Below are the records; copy each line in which "messages" can be found.
::::
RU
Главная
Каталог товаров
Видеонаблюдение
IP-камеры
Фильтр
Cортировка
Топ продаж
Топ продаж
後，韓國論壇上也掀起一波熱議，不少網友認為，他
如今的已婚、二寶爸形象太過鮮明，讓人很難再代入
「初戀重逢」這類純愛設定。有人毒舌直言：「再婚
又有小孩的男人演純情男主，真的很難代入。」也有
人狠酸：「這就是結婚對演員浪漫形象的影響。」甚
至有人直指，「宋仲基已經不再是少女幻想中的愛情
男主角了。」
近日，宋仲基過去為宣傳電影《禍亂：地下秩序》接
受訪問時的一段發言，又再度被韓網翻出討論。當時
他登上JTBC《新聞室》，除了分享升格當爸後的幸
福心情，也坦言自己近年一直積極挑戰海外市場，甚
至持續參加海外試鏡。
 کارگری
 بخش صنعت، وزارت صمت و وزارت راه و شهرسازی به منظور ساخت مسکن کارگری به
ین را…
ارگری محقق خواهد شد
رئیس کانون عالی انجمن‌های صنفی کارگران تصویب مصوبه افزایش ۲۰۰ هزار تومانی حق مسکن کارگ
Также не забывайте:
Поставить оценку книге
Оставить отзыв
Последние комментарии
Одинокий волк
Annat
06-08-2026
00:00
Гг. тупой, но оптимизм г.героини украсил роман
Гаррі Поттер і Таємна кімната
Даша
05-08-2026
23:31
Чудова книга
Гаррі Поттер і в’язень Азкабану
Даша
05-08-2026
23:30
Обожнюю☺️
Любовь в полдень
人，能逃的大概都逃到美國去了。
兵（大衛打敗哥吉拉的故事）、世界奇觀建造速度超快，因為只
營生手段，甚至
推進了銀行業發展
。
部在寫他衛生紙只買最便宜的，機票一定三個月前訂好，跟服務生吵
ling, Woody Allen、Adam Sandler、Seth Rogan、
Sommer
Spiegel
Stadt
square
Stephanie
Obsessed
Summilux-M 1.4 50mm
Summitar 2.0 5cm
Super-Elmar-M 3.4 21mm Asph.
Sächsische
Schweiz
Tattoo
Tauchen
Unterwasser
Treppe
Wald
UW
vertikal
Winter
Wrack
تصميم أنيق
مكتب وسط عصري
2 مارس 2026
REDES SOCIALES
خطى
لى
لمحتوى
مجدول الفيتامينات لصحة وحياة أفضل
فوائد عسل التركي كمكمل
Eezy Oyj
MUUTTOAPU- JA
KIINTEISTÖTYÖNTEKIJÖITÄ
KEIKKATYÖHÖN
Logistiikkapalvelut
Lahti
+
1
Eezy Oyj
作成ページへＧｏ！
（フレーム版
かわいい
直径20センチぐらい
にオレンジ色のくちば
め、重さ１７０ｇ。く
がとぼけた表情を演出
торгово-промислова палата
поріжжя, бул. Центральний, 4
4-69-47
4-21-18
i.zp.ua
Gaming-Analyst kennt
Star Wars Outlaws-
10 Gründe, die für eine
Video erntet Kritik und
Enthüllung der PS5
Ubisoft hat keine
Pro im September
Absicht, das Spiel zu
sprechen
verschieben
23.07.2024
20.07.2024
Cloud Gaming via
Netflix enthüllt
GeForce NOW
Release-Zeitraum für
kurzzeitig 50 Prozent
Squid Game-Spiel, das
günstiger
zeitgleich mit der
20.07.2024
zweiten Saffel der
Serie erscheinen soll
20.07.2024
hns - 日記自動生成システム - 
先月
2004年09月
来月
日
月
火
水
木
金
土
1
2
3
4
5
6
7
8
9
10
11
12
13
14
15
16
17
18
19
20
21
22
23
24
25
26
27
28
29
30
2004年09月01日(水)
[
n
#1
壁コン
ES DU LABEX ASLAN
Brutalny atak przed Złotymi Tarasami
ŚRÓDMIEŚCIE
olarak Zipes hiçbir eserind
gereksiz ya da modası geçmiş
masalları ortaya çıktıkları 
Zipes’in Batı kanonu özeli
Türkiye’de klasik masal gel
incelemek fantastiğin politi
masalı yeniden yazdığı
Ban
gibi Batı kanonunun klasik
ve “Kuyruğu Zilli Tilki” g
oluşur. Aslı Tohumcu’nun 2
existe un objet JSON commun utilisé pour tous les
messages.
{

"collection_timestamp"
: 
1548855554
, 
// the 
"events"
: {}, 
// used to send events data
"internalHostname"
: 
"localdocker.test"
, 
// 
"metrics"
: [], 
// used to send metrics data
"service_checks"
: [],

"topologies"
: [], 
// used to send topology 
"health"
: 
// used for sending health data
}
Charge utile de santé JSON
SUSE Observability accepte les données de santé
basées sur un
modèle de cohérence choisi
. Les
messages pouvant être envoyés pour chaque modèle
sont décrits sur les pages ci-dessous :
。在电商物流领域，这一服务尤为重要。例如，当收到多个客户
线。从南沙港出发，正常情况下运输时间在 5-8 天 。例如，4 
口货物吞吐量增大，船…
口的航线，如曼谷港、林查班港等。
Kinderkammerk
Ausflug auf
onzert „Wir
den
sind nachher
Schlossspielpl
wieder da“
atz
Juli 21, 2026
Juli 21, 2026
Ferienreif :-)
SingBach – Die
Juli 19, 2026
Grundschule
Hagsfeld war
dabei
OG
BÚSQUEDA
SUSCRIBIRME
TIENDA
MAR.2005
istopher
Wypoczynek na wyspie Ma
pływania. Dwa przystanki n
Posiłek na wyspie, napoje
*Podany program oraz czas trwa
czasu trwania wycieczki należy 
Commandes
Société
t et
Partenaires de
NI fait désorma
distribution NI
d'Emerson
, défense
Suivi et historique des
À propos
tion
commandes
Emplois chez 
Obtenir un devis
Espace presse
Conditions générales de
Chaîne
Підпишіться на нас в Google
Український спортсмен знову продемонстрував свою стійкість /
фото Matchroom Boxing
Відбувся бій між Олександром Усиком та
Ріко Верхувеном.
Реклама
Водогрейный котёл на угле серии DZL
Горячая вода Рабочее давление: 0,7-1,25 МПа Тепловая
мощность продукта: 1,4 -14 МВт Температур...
::::
Exercise solution:
messages.
messages pouvant être envoyés pour chaque modèle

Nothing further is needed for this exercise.